Marriage, Final Years

From 1929 on, Slauerhoff stayed in the Netherlands more frequently. He was an assistant in the Utrecht University clinic for Dermatology and Venereal Diseases from 1929–1930. In September 1930, he married dancer and ballet teacher Darja Collin, the start of a short happy period in his life. By 1931, however, Slauerhoff had fallen ill again (influenza and pneumonia) and left for the Italian health resort of Meran to recuperate. His wife followed him in 1932, so that they might experience the birth of their first child together. The child, however, was stillborn, prompting a serious depression in Slauerhoff, yet another disillusion on top of his physical ailments. Later in 1932, Slauerhoff went to sea again, signing up with the Holland-West-Afrikalijn. His general bad health continued to worry him, however, and he considered moving to Northern Africa, as this would benefit his health. In March 1934, he set up a doctor's practice in Tangier (then an international protectorate), but by October he had left again. His periods of illness grew longer, the symptoms grew more serious, and his relationship with Darja deteriorated.

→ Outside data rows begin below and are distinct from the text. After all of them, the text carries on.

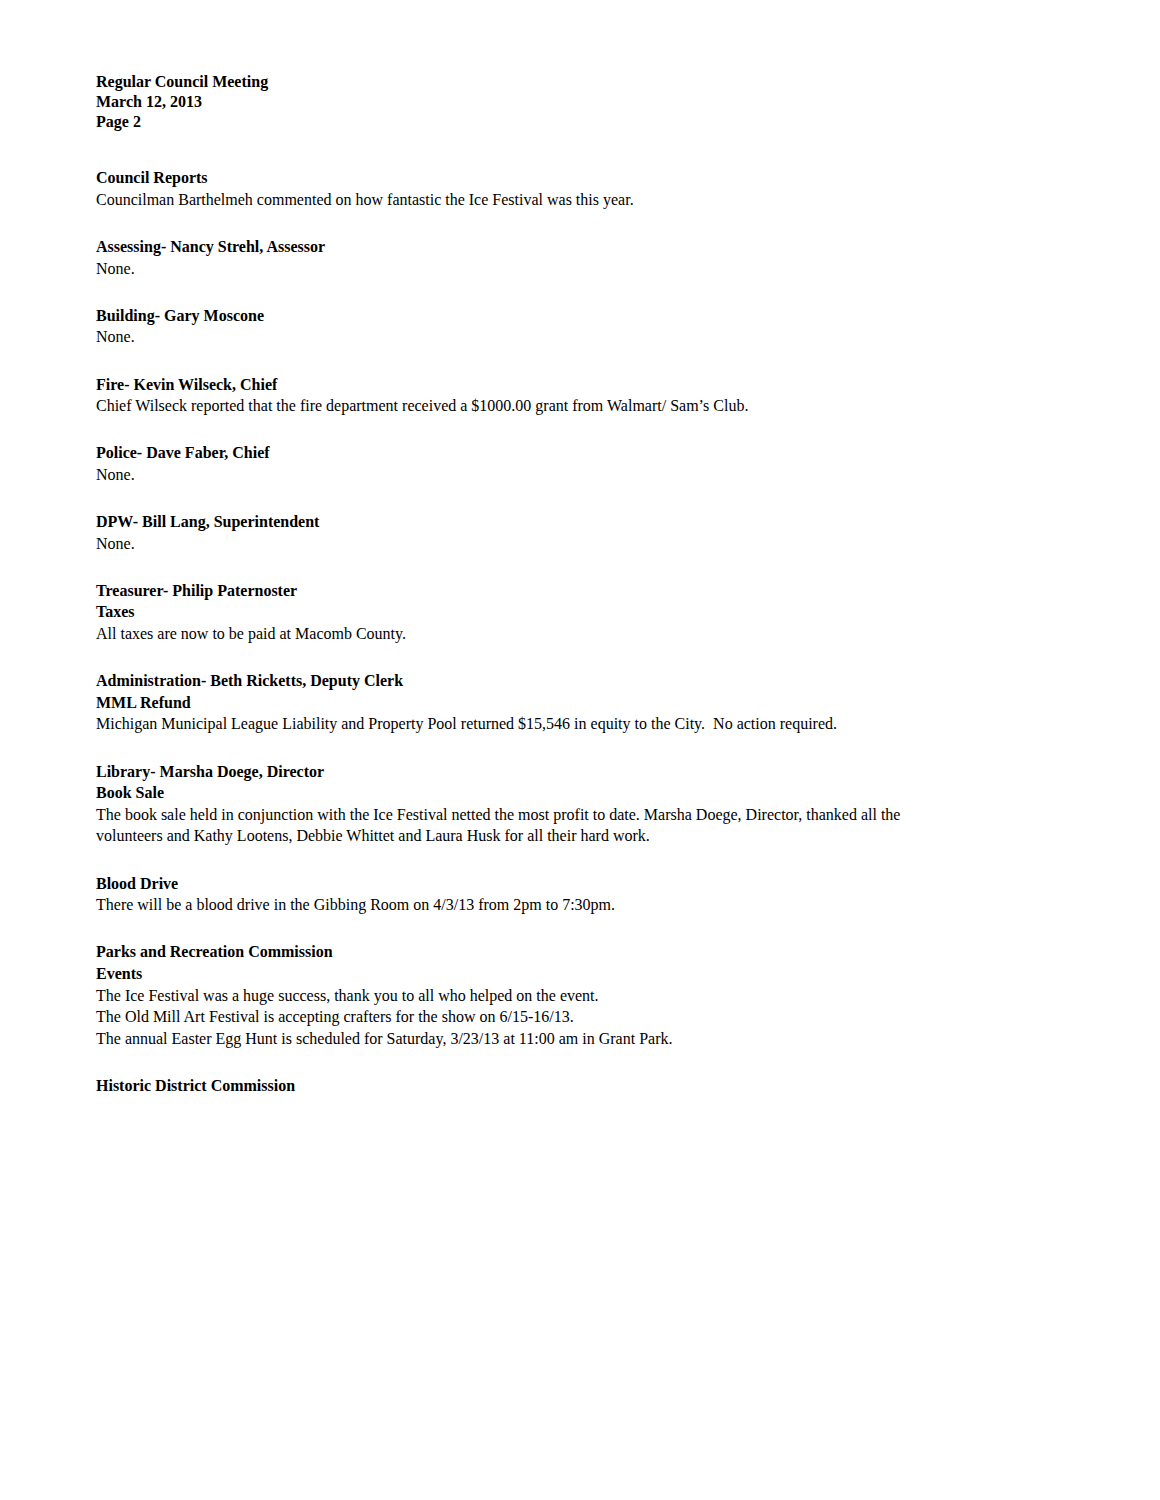Regular Council Meeting
March 12, 2013
Page 2
Council Reports
Councilman Barthelmeh commented on how fantastic the Ice Festival was this year.
Assessing- Nancy Strehl, Assessor
None.
Building- Gary Moscone
None.
Fire- Kevin Wilseck, Chief
Chief Wilseck reported that the fire department received a $1000.00 grant from Walmart/ Sam’s Club.
Police- Dave Faber, Chief
None.
DPW- Bill Lang, Superintendent
None.
Treasurer- Philip Paternoster
Taxes
All taxes are now to be paid at Macomb County.
Administration- Beth Ricketts, Deputy Clerk
MML Refund
Michigan Municipal League Liability and Property Pool returned $15,546 in equity to the City. No action required.
Library- Marsha Doege, Director
Book Sale
The book sale held in conjunction with the Ice Festival netted the most profit to date. Marsha Doege, Director, thanked all the volunteers and Kathy Lootens, Debbie Whittet and Laura Husk for all their hard work.
Blood Drive
There will be a blood drive in the Gibbing Room on 4/3/13 from 2pm to 7:30pm.
Parks and Recreation Commission
Events
The Ice Festival was a huge success, thank you to all who helped on the event.
The Old Mill Art Festival is accepting crafters for the show on 6/15-16/13.
The annual Easter Egg Hunt is scheduled for Saturday, 3/23/13 at 11:00 am in Grant Park.
Historic District Commission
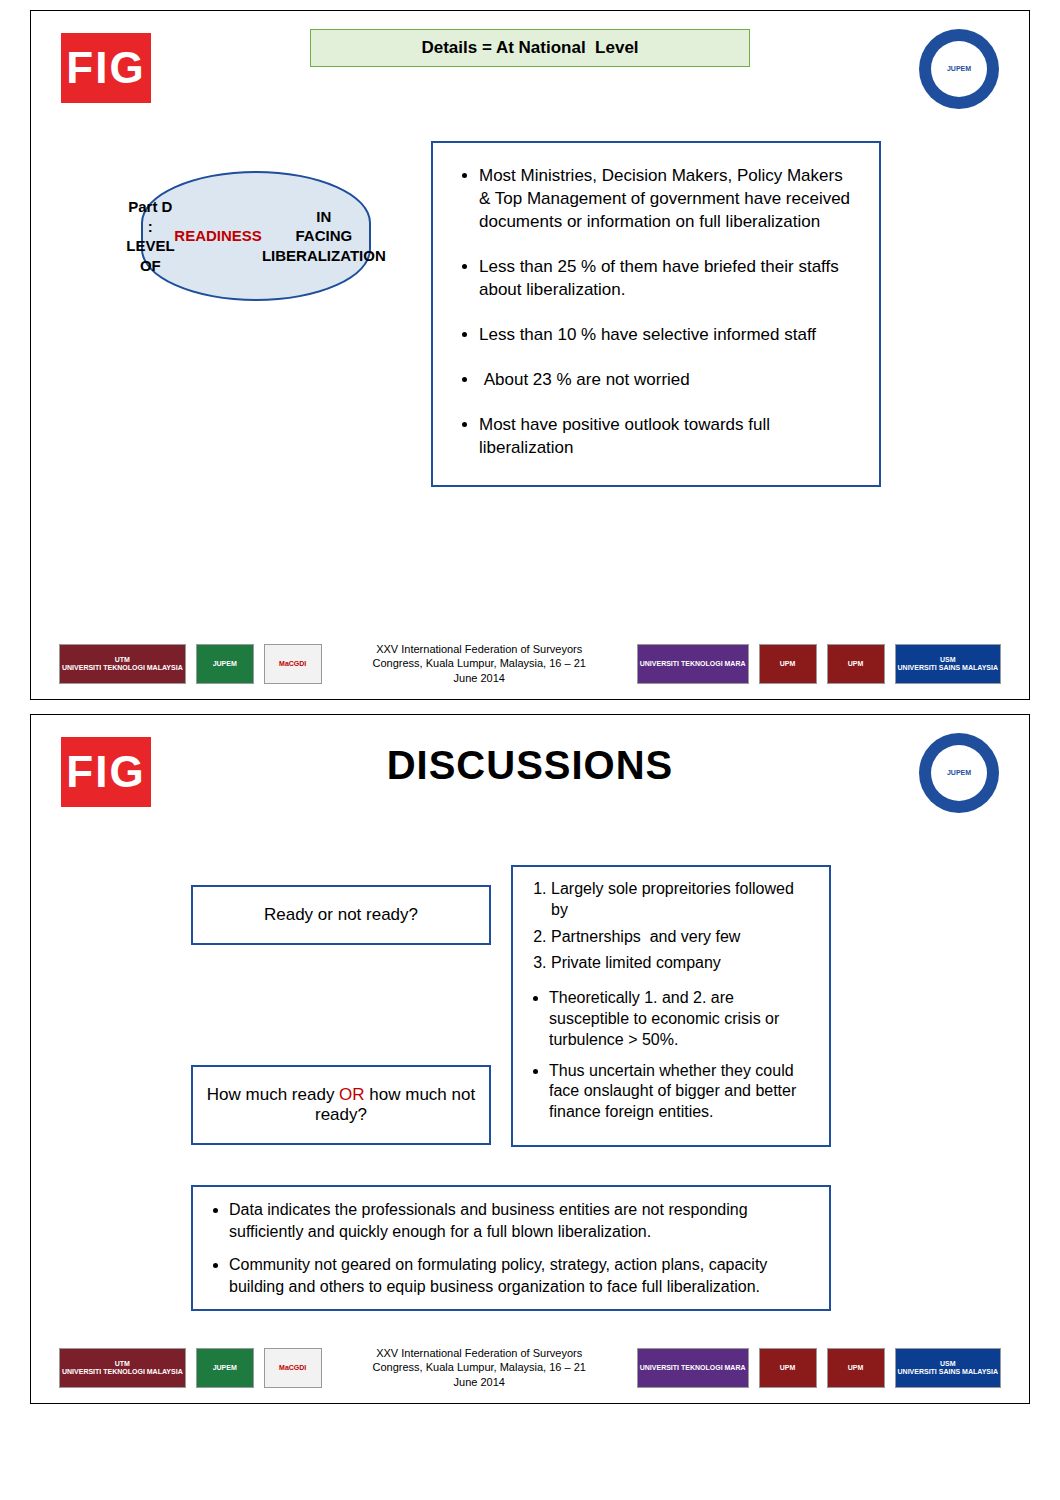FIG
JUPEM
Details = At National Level
Part D : LEVEL OF
READINESS IN
FACING
LIBERALIZATION
Most Ministries, Decision Makers, Policy Makers & Top Management of government have received documents or information on full liberalization
Less than 25 % of them have briefed their staffs about liberalization.
Less than 10 % have selective informed staff
About 23 % are not worried
Most have positive outlook towards full liberalization
UTM
UNIVERSITI TEKNOLOGI MALAYSIA
JUPEM
MaCGDI
XXV International Federation of Surveyors Congress, Kuala Lumpur, Malaysia, 16 – 21 June 2014
UNIVERSITI TEKNOLOGI MARA
UPM
UPM
USM
UNIVERSITI SAINS MALAYSIA
FIG
JUPEM
DISCUSSIONS
Ready or not ready?
How much ready OR how much not ready?
Largely sole propreitories followed by
Partnerships and very few
Private limited company
Theoretically 1. and 2. are susceptible to economic crisis or turbulence > 50%.
Thus uncertain whether they could face onslaught of bigger and better finance foreign entities.
Data indicates the professionals and business entities are not responding sufficiently and quickly enough for a full blown liberalization.
Community not geared on formulating policy, strategy, action plans, capacity building and others to equip business organization to face full liberalization.
UTM
UNIVERSITI TEKNOLOGI MALAYSIA
JUPEM
MaCGDI
XXV International Federation of Surveyors Congress, Kuala Lumpur, Malaysia, 16 – 21 June 2014
UNIVERSITI TEKNOLOGI MARA
UPM
UPM
USM
UNIVERSITI SAINS MALAYSIA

His fame as a writer, meanwhile, spread. In 1932 he published Het verboden rijk ("The Forbidden Realm," 1932), a partly historical, partly magical realist novel combining the life of a 20th-century European with that of Luís de Camões, the 16th-century Portuguese poet (author of sonnets and the epic The Lusiads) who spent part of his life in the Orient. Despite never having been translated in English, it still attracts attention from scholars publishing in English, Jane Fenoulhet for instance referring to it as an important modernist novel as recently as 2001. Both Het verboden rijk en the follow-up novel Het leven op aarde ("Life on Earth," 1934) were widely praised, and his 1933 verse collection Soleares was awarded the Van der Hoogt Prize.

The year 1935 saw yet more sea voyages, but also his divorce from Darja Collin. In this period of his life, Slauerhoff fell out with many of his literary friends, among them Du Perron and Vestdijk. During his last voyage, to South Africa, he fell severely ill with malaria on top of his neglected tuberculosis and returned to Meran for yet more recuperation. But by this time, it was too late. Still ill, he returned to the Netherlands in 1936 to take up residence in a nursing home in Hilversum, where he died on October 5, just after his 38th birthday and one month after the publication of his last collection of verse, Een eerlijk zeemansgraf ("An Honourable Seaman's Grave").